What is required:
Restate the whole of the data below word for word, skipping the images.

** Task input follows **

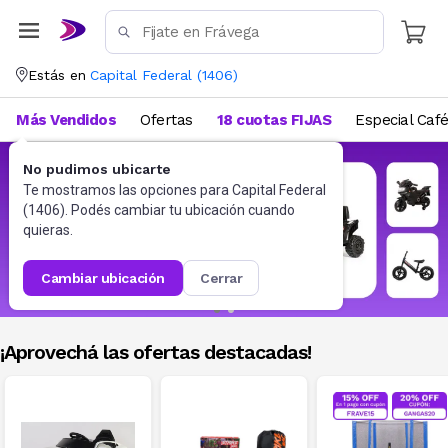
Estás en
Capital Federal
(
1406
)
Más Vendidos
Ofertas
18 cuotas FIJAS
Especial Caf
No pudimos ubicarte
Te mostramos las opciones para
Capital Federal
(
1406
). Podés cambiar tu ubicación cuando
quieras.
cambiar ubicación
cerrar
¡Aprovechá las ofertas destacadas!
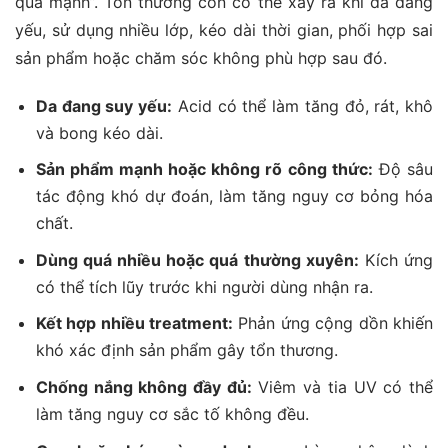
quá mạnh”. Tổn thương còn có thể xảy ra khi da đang
yếu, sử dụng nhiều lớp, kéo dài thời gian, phối hợp sai
sản phẩm hoặc chăm sóc không phù hợp sau đó.
Da đang suy yếu:
Acid có thể làm tăng đỏ, rát, khô
và bong kéo dài.
Sản phẩm mạnh hoặc không rõ công thức:
Độ sâu
tác động khó dự đoán, làm tăng nguy cơ bỏng hóa
chất.
Dùng quá nhiều hoặc quá thường xuyên:
Kích ứng
có thể tích lũy trước khi người dùng nhận ra.
Kết hợp nhiều treatment:
Phản ứng cộng dồn khiến
khó xác định sản phẩm gây tổn thương.
Chống nắng không đầy đủ:
Viêm và tia UV có thể
làm tăng nguy cơ sắc tố không đều.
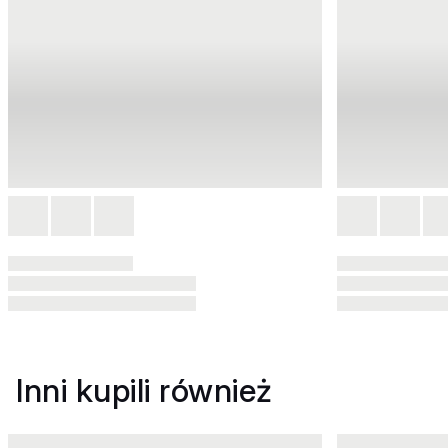
Inni kupili również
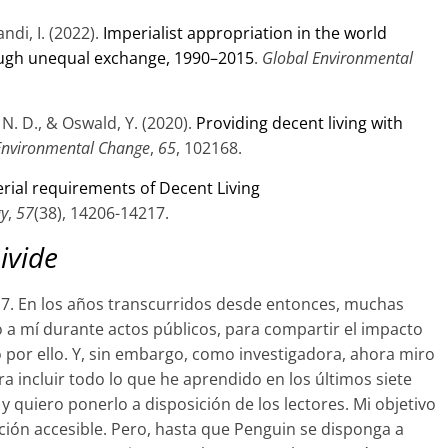
ndi, I. (2022).
Imperialist appropriation in the world
ough unequal exchange, 1990–2015
.
Global Environmental
 N. D., & Oswald, Y. (2020).
Providing decent living with
Environmental Change
,
65
, 102168.
rial requirements of Decent Living
gy
,
57
(38), 14206-14217.
ivide
17. En los años transcurridos desde entonces, muchas
 a mí durante actos públicos, para compartir el impacto
 por ello. Y, sin embargo, como investigadora, ahora miro
ra incluir todo lo que he aprendido en los últimos siete
 quiero ponerlo a disposición de los lectores. Mi objetivo
ción accesible. Pero, hasta que Penguin se disponga a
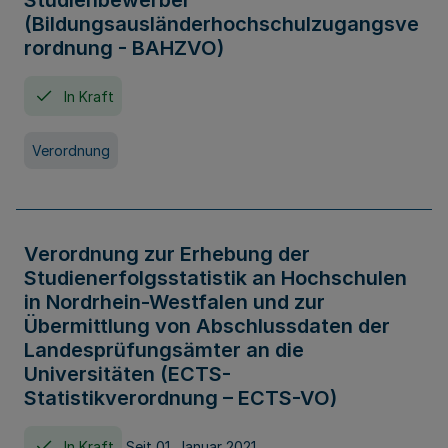
Studienbewerber
(Bildungsausländerhochschulzugangsve
rordnung - BAHZVO)
In Kraft
Verordnung
Verordnung zur Erhebung der
Studienerfolgsstatistik an Hochschulen
in Nordrhein-Westfalen und zur
Übermittlung von Abschlussdaten der
Landesprüfungsämter an die
Universitäten (ECTS-
Statistikverordnung – ECTS-VO)
In Kraft
Seit 01. Januar 2021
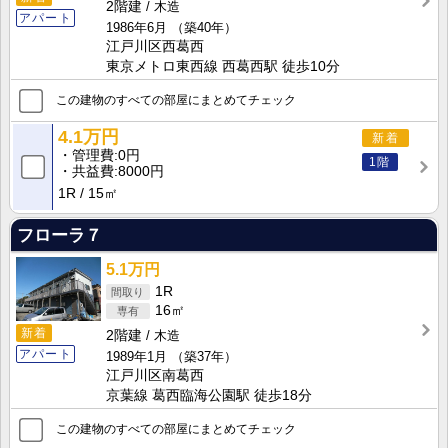
2階建
木造
アパート
1986年6月
（築40年）
江戸川区西葛西
東京メトロ東西線 西葛西駅 徒歩10分
この建物のすべての部屋にまとめてチェック
4.1万円
新着
管理費
0円
1階
共益費
8000円
1R
15㎡
フローラ７
5.1万円
1R
16㎡
新着
2階建
木造
アパート
1989年1月
（築37年）
江戸川区南葛西
京葉線 葛西臨海公園駅 徒歩18分
この建物のすべての部屋にまとめてチェック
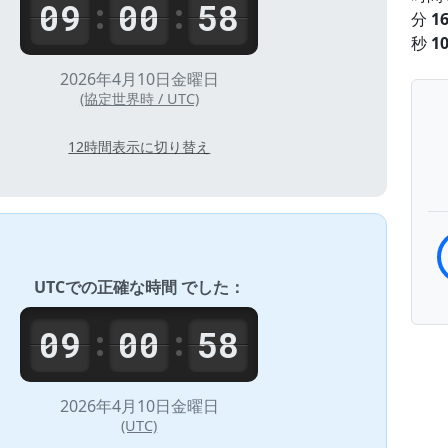
09
00
58
:
:
分
16
秒
10
2026年4月10日金曜日
(協定世界時 / UTC)
12時間表示に切り替え
UTC
での正確な時間 でした：
09
00
58
:
:
2026年4月10日金曜日
(UTC)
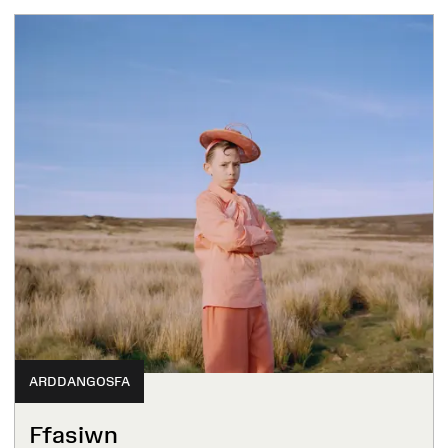
ARDDANGOSFA
Ffasiwn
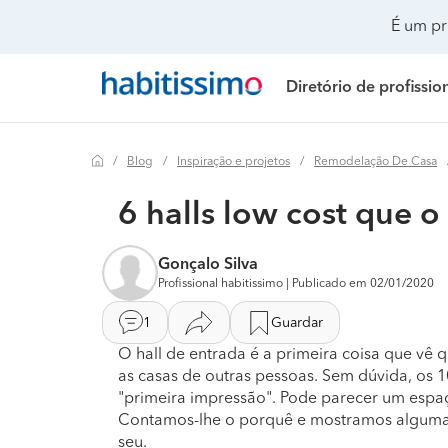
É um pr
Diretório de profissio
Blog
Inspiração e projetos
Remodelação De Casa
Painéis solares
Preço Painéis solares
Remodelação de casa
Realizar mudanças
Remodelação casa
Preço Remo
6 halls low cost que 
Climatização e ar condicionado
Preço Instalação elétrica
Remodelação casa de banho
Climatização e ar co
Remodelação de c
Preço Remo
Gonçalo Silva
Instalação elétrica
Preço Isolamento térmico
Remodelação de cozinha
Construção de casa
Remodelação de c
Preço Remo
Profissional habitissimo | Publicado em 02/01/2020
Isolamento térmico
Preço Toldos
Decoração de interiores
Decoração de interio
Remodelação de es
Preço Remod
1
Guardar
Toldos
Preço Climatização e ar condicionado
Jardinagem
Remodelação casa d
Remodelação de ed
Preço Remod
O hall de entrada é a primeira coisa que vê
as casas de outras pessoas. Sem dúvida, os
Instalação de gás
Preço Instalação de gás
Pintura
Remodelação de coz
Remodelação de p
Preço Remod
"primeira impressão". Pode parecer um espa
Contamos-lhe o porquê e mostramos algumas
seu.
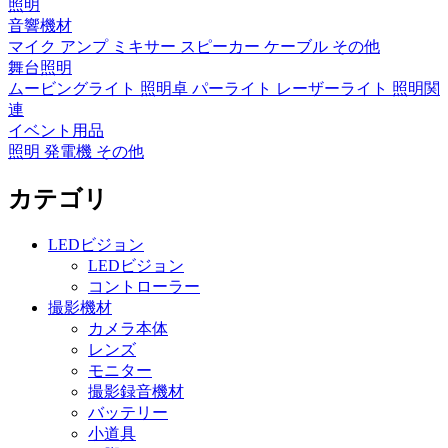
照明
音響機材
マイク
アンプ
ミキサー
スピーカー
ケーブル
その他
舞台照明
ムービングライト
照明卓
パーライト
レーザーライト
照明関
連
イベント用品
照明
発電機
その他
カテゴリ
LEDビジョン
LEDビジョン
コントローラー
撮影機材
カメラ本体
レンズ
モニター
撮影録音機材
バッテリー
小道具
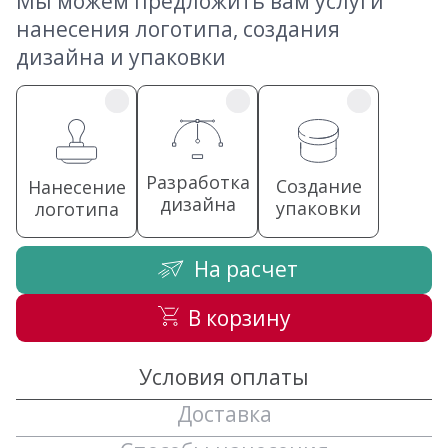
Мы можем предложить вам услуги
нанесения логотипа, создания
дизайна и упаковки
Разработка
Создание
Нанесение
дизайна
упаковки
логотипа
На расчет
В корзину
Условия оплаты
Доставка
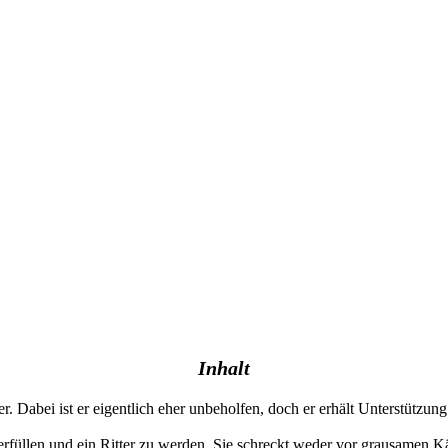
Inhalt
Dabei ist er eigentlich eher unbeholfen, doch er erhält Unterstützung 
 erfüllen und ein Ritter zu werden. Sie schreckt weder vor grausamen 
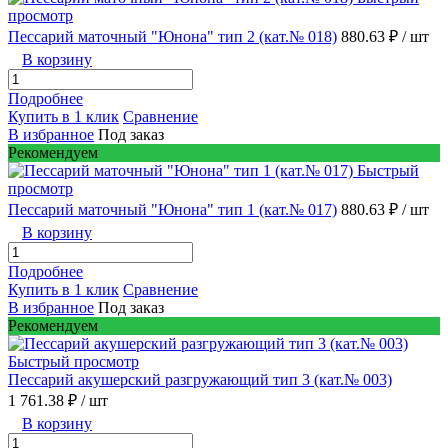
просмотр
Пессарий маточный "Юнона" тип 2 (кат.№ 018)
880.63 ₽
/ шт
В корзину
Подробнее
Купить в 1 клик
Сравнение
В избранное
Под заказ
Рекомендуем
Быстрый
просмотр
Пессарий маточный "Юнона" тип 1 (кат.№ 017)
880.63 ₽
/ шт
В корзину
Подробнее
Купить в 1 клик
Сравнение
В избранное
Под заказ
Рекомендуем
Быстрый просмотр
Пессарий акушерский разгружающий тип 3 (кат.№ 003)
1 761.38 ₽
/ шт
В корзину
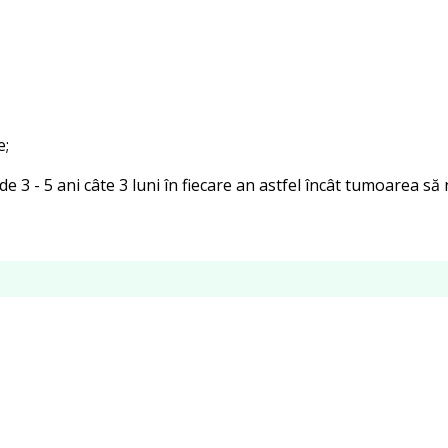
e;
de 3 - 5 ani câte 3 luni în fiecare an astfel încât tumoarea să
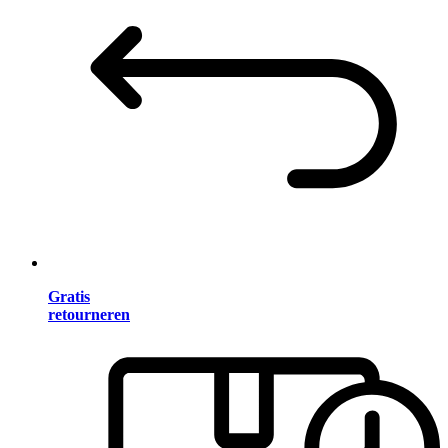
Gratis
retourneren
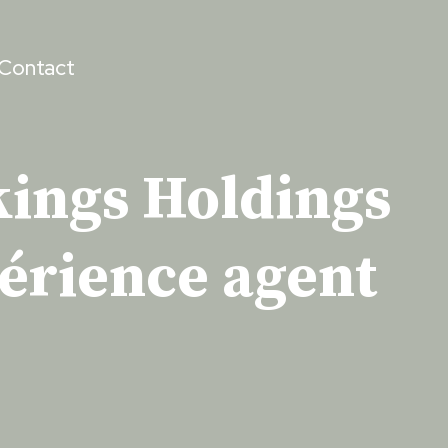
Contact
kings Holdings
périence agent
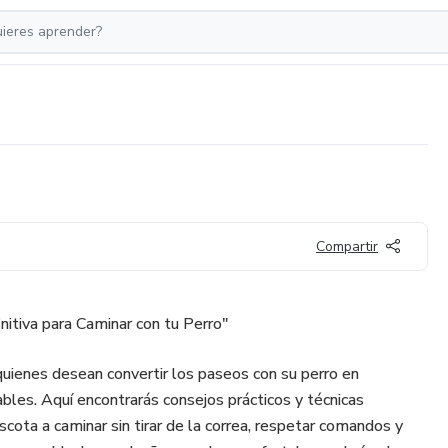
Compartir
nitiva para Caminar con tu Perro"
uienes desean convertir los paseos con su perro en
les. Aquí encontrarás consejos prácticos y técnicas
scota a caminar sin tirar de la correa, respetar comandos y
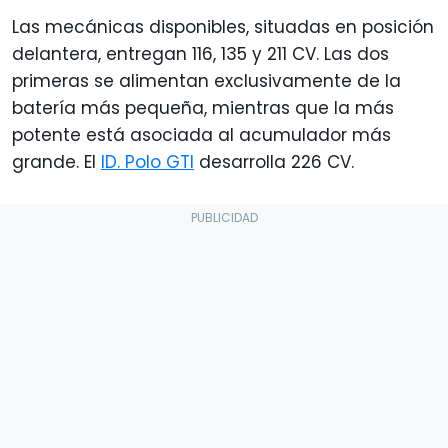
Las mecánicas disponibles, situadas en posición
delantera, entregan 116, 135 y 211 CV. Las dos
primeras se alimentan exclusivamente de la
batería más pequeña, mientras que la más
potente está asociada al acumulador más
grande. El
ID. Polo GTI
desarrolla 226 CV.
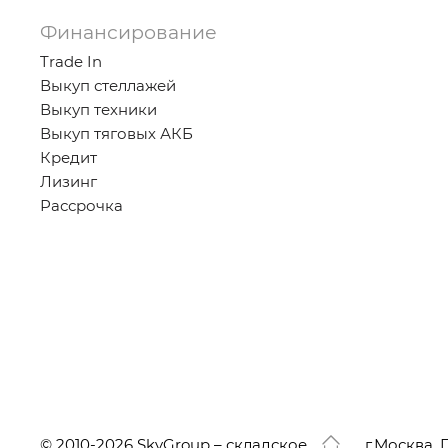
Финансирование
Trade In
Выкуп стеллажей
Выкуп техники
Выкуп тяговых АКБ
Кредит
Лизинг
Рассрочка
© 2010-2026 SkyGroup – складское
г.
Москва, 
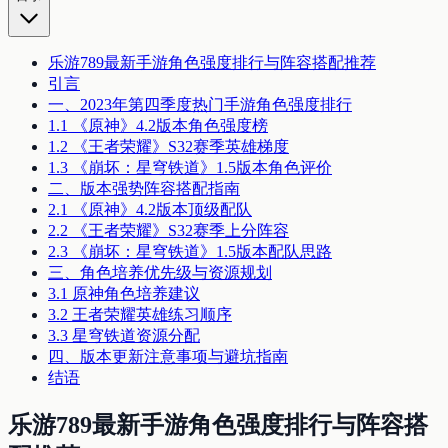
乐游789最新手游角色强度排行与阵容搭配推荐
引言
一、2023年第四季度热门手游角色强度排行
1.1 《原神》4.2版本角色强度榜
1.2 《王者荣耀》S32赛季英雄梯度
1.3 《崩坏：星穹铁道》1.5版本角色评价
二、版本强势阵容搭配指南
2.1 《原神》4.2版本顶级配队
2.2 《王者荣耀》S32赛季上分阵容
2.3 《崩坏：星穹铁道》1.5版本配队思路
三、角色培养优先级与资源规划
3.1 原神角色培养建议
3.2 王者荣耀英雄练习顺序
3.3 星穹铁道资源分配
四、版本更新注意事项与避坑指南
结语
乐游789最新手游角色强度排行与阵容搭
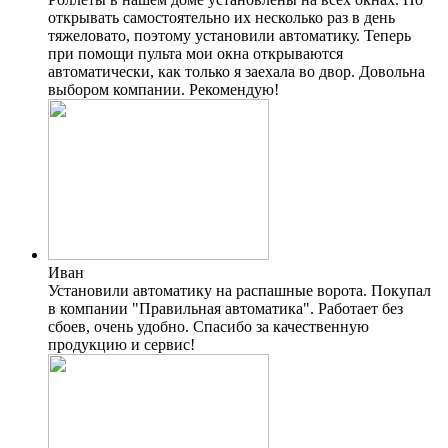
открывать самостоятельно их несколько раз в день
тяжеловато, поэтому установили автоматику. Теперь
при помощи пульта мои окна открываются
автоматически, как только я заехала во двор. Довольна
выбором компании. Рекомендую!
Иван
Установили автоматику на распашные ворота. Покупал
в компании "Правильная автоматика". Работает без
сбоев, очень удобно. Спасибо за качественную
продукцию и сервис!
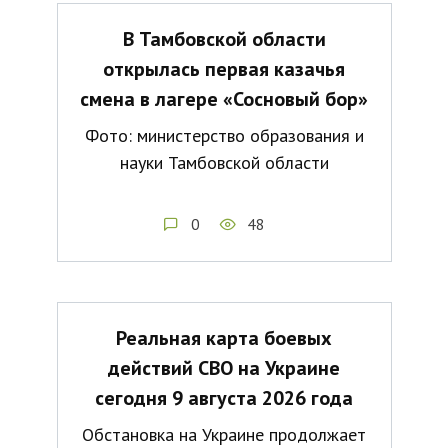
В Тамбовской области
открылась первая казачья
смена в лагере «Сосновый бор»
Фото: министерство образования и
науки Тамбовской области
0
48
Реальная карта боевых
действий СВО на Украине
сегодня 9 августа 2026 года
Обстановка на Украине продолжает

** End of Task input **

Response to this exercise:
Estás en
Capital Federal
(
1406
)
Más Vendidos
Ofertas
18 cuotas FIJAS
Especial Caf
No pudimos ubicarte
Te mostramos las opciones para
Capital Federal
(
1406
). Podés cambiar tu ubicación cuando
quieras.
cambiar ubicación
cerrar
¡Aprovechá las ofertas destacadas!
quá mạnh”. Tổn thương còn có thể xảy ra khi da đang
yếu, sử dụng nhiều lớp, kéo dài thời gian, phối hợp sai
sản phẩm hoặc chăm sóc không phù hợp sau đó.
Da đang suy yếu:
Acid có thể làm tăng đỏ, rát, khô
và bong kéo dài.
Sản phẩm mạnh hoặc không rõ công thức:
Độ sâu
tác động khó dự đoán, làm tăng nguy cơ bỏng hóa
chất.
Dùng quá nhiều hoặc quá thường xuyên:
Kích ứng
có thể tích lũy trước khi người dùng nhận ra.
Kết hợp nhiều treatment:
Phản ứng cộng dồn khiến
khó xác định sản phẩm gây tổn thương.
Chống nắng không đầy đủ:
Viêm và tia UV có thể
làm tăng nguy cơ sắc tố không đều.
Inni kupili również
ndi, I. (2022).
Imperialist appropriation in the world
ough unequal exchange, 1990–2015
.
Global Environmental
 N. D., & Oswald, Y. (2020).
Providing decent living with
Environmental Change
,
65
, 102168.
rial requirements of Decent Living
gy
,
57
(38), 14206-14217.
ivide
17. En los años transcurridos desde entonces, muchas
 a mí durante actos públicos, para compartir el impacto
 por ello. Y, sin embargo, como investigadora, ahora miro
ra incluir todo lo que he aprendido en los últimos siete
 quiero ponerlo a disposición de los lectores. Mi objetivo
ción accesible. Pero, hasta que Penguin se disponga a
Studienbewerber
(Bildungsausländerhochschulzugangsve
rordnung - BAHZVO)
In Kraft
Verordnung
Verordnung zur Erhebung der
Studienerfolgsstatistik an Hochschulen
in Nordrhein-Westfalen und zur
Übermittlung von Abschlussdaten der
Landesprüfungsämter an die
Universitäten (ECTS-
Statistikverordnung – ECTS-VO)
In Kraft
Seit 01. Januar 2021
2階建
木造
アパート
1986年6月
（築40年）
江戸川区西葛西
東京メトロ東西線 西葛西駅 徒歩10分
この建物のすべての部屋にまとめてチェック
4.1万円
新着
管理費
0円
1階
共益費
8000円
1R
15㎡
フローラ７
5.1万円
1R
16㎡
新着
2階建
木造
アパート
1989年1月
（築37年）
江戸川区南葛西
京葉線 葛西臨海公園駅 徒歩18分
この建物のすべての部屋にまとめてチェック
09
00
58
:
:
分
16
秒
10
2026年4月10日金曜日
(協定世界時 / UTC)
12時間表示に切り替え
UTC
での正確な時間 でした：
09
00
58
:
:
2026年4月10日金曜日
(UTC)
ARDDANGOSFA
Ffasiwn
É um pr
Diretório de profissio
Blog
Inspiração e projetos
Remodelação De Casa
Painéis solares
Preço Painéis solares
Remodelação de casa
Realizar mudanças
Remodelação casa
Preço Remo
6 halls low cost que 
Climatização e ar condicionado
Preço Instalação elétrica
Remodelação casa de banho
Climatização e ar co
Remodelação de c
Preço Remo
Gonçalo Silva
Instalação elétrica
Preço Isolamento térmico
Remodelação de cozinha
Construção de casa
Remodelação de c
Preço Remo
Profissional habitissimo | Publicado em 02/01/2020
Isolamento térmico
Preço Toldos
Decoração de interiores
Decoração de interio
Remodelação de es
Preço Remod
1
Guardar
Toldos
Preço Climatização e ar condicionado
Jardinagem
Remodelação casa d
Remodelação de ed
Preço Remod
O hall de entrada é a primeira coisa que vê
as casas de outras pessoas. Sem dúvida, os
Instalação de gás
Preço Instalação de gás
Pintura
Remodelação de coz
Remodelação de p
Preço Remod
"primeira impressão". Pode parecer um espa
Contamos-lhe o porquê e mostramos algumas
seu.
照明
音響機材
マイク
アンプ
ミキサー
スピーカー
ケーブル
その他
舞台照明
ムービングライト
照明卓
パーライト
レーザーライト
照明関
連
イベント用品
照明
発電機
その他
カテゴリ
LEDビジョン
LEDビジョン
コントローラー
撮影機材
カメラ本体
レンズ
モニター
撮影録音機材
バッテリー
小道具
Мы можем предложить вам услуги
нанесения логотипа, создания
дизайна и упаковки
Разработка
Создание
Нанесение
дизайна
упаковки
логотипа
На расчет
В корзину
Условия оплаты
Доставка
Inhalt
Dabei ist er eigentlich eher unbeholfen, doch er erhält Unterstützung 
 erfüllen und ein Ritter zu werden. Sie schreckt weder vor grausamen 
просмотр
Пессарий маточный "Юнона" тип 2 (кат.№ 018)
880.63 ₽
/ шт
В корзину
Подробнее
Купить в 1 клик
Сравнение
В избранное
Под заказ
Рекомендуем
Быстрый
просмотр
Пессарий маточный "Юнона" тип 1 (кат.№ 017)
880.63 ₽
/ шт
В корзину
Подробнее
Купить в 1 клик
Сравнение
В избранное
Под заказ
Рекомендуем
Быстрый просмотр
Пессарий акушерский разгружающий тип 3 (кат.№ 003)
1 761.38 ₽
/ шт
В корзину
e;
de 3 - 5 ani câte 3 luni în fiecare an astfel încât tumoarea să
Gratis
retourneren
Contact
kings Holdings
périence agent
Compartir
nitiva para Caminar con tu Perro"
uienes desean convertir los paseos con su perro en
les. Aquí encontrarás consejos prácticos y técnicas
scota a caminar sin tirar de la correa, respetar comandos y
Las mecánicas disponibles, situadas en posición
delantera, entregan 116, 135 y 211 CV. Las dos
primeras se alimentan exclusivamente de la
batería más pequeña, mientras que la más
potente está asociada al acumulador más
grande. El
ID. Polo GTI
desarrolla 226 CV.
Финансирование
Trade In
Выкуп стеллажей
Выкуп техники
Выкуп тяговых АКБ
Кредит
Лизинг
Рассрочка
© 2010-2026 SkyGroup – складское
г.
Москва, 
乐游789最新手游角色强度排行与阵容搭配推荐
引言
一、2023年第四季度热门手游角色强度排行
1.1 《原神》4.2版本角色强度榜
1.2 《王者荣耀》S32赛季英雄梯度
1.3 《崩坏：星穹铁道》1.5版本角色评价
二、版本强势阵容搭配指南
2.1 《原神》4.2版本顶级配队
2.2 《王者荣耀》S32赛季上分阵容
2.3 《崩坏：星穹铁道》1.5版本配队思路
三、角色培养优先级与资源规划
3.1 原神角色培养建议
3.2 王者荣耀英雄练习顺序
3.3 星穹铁道资源分配
四、版本更新注意事项与避坑指南
结语
乐游789最新手游角色强度排行与阵容搭
открывать самостоятельно их несколько раз в день
тяжеловато, поэтому установили автоматику. Теперь
при помощи пульта мои окна открываются
автоматически, как только я заехала во двор. Довольна
выбором компании. Рекомендую!
Иван
Установили автоматику на распашные ворота. Покупал
в компании "Правильная автоматика". Работает без
сбоев, очень удобно. Спасибо за качественную
продукцию и сервис!
В Тамбовской области
открылась первая казачья
смена в лагере «Сосновый бор»
Фото: министерство образования и
науки Тамбовской области
0
48
Реальная карта боевых
действий СВО на Украине
сегодня 9 августа 2026 года
Обстановка на Украине продолжает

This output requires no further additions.